This expands on a tweet I made which says:
I saw a reader looking for:
"a protagonist who has issues and violent tendencies but deep down is a swell guy"
For me it raises an interesting philosophical point though - what bad things can you be whilst still "being a swell guy deep down", and which bad things preclude that?
Does it even mean anything to be a "swell guy deep down"?
It feels like a question that needs more room than Twitter can easily give it. In some sense it's a question that Prince of Thorns set out to ask, leaving the answer (or more accurately: the spectrum of answers) to the reader.
Let's make no mistake about it, Jorg is not a swell guy deep down. My experiment was to immediately heap him with unforgivable crimes and then see what happened when I made him charming, somewhat funny, very young, and the victim of his own tragic circumstances. I hoped that most readers would find him interesting and enjoy reading about his adventures. Whether they would like him or excuse his behaviour in their minds was far less clear cut. That was the question - and it could be taken as a version of 'how deep do you have to dig to find the swell guy?' The book wonders if that answer is: "forever".
Stepping away from any particular character or book though, the question remains interesting. There's certainly an enduring concept of the antihero / thug / villain with a heart of gold that's difficult to reach, but scratch deep enough and you'll see its colour. At the very last, when the crunch comes, they'll do the right thing.

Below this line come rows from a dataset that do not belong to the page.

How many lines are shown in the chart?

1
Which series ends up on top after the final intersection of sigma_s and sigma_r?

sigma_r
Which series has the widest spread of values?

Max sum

But doing the right thing at the end of a long string of wrong things is certainly not the same as being a good guy deep down ... or maybe it is ... in which case being a good guy deep down is just making a good/kind/just decision in extremis.
To be honest, I have difficulty with the whole concept of being a good guy deep down. Does it perhaps just mean that there's the potential for you to be a good guy given the right circumstances? That a redemption arc beckons but might not be taken if the conditions don't arise?

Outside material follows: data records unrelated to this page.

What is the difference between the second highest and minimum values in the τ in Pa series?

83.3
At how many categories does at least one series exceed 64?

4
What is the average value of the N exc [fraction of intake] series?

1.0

Because surely you're either a good guy or something else on the spectrum between the shifting sands of good and bad. A good guy deep down? You could be a terrible person who does a few nice things. A murderer who is genuinely kind and helpful to a disabled child maybe. That's just an example of people being complex things. Bad things tend to disproportionately poison the well. Someone who has devoted their life to good causes and has only once ever tortured a child to death ... they're still not someone you're going to feel relaxed leaving your kids with. Even someone who donated a kidney and has spent their whole life working for charity is still pretty tainted if you discover they kick a particular dog on the way to work every day.
The "deep down" suggests that for this person the bad acts are in the majority. I'd say that person is not a good guy, and even if they are guaranteed to do the right, or even heroic, thing when it comes to the crunch, I'm not comfortable calling them a good guy.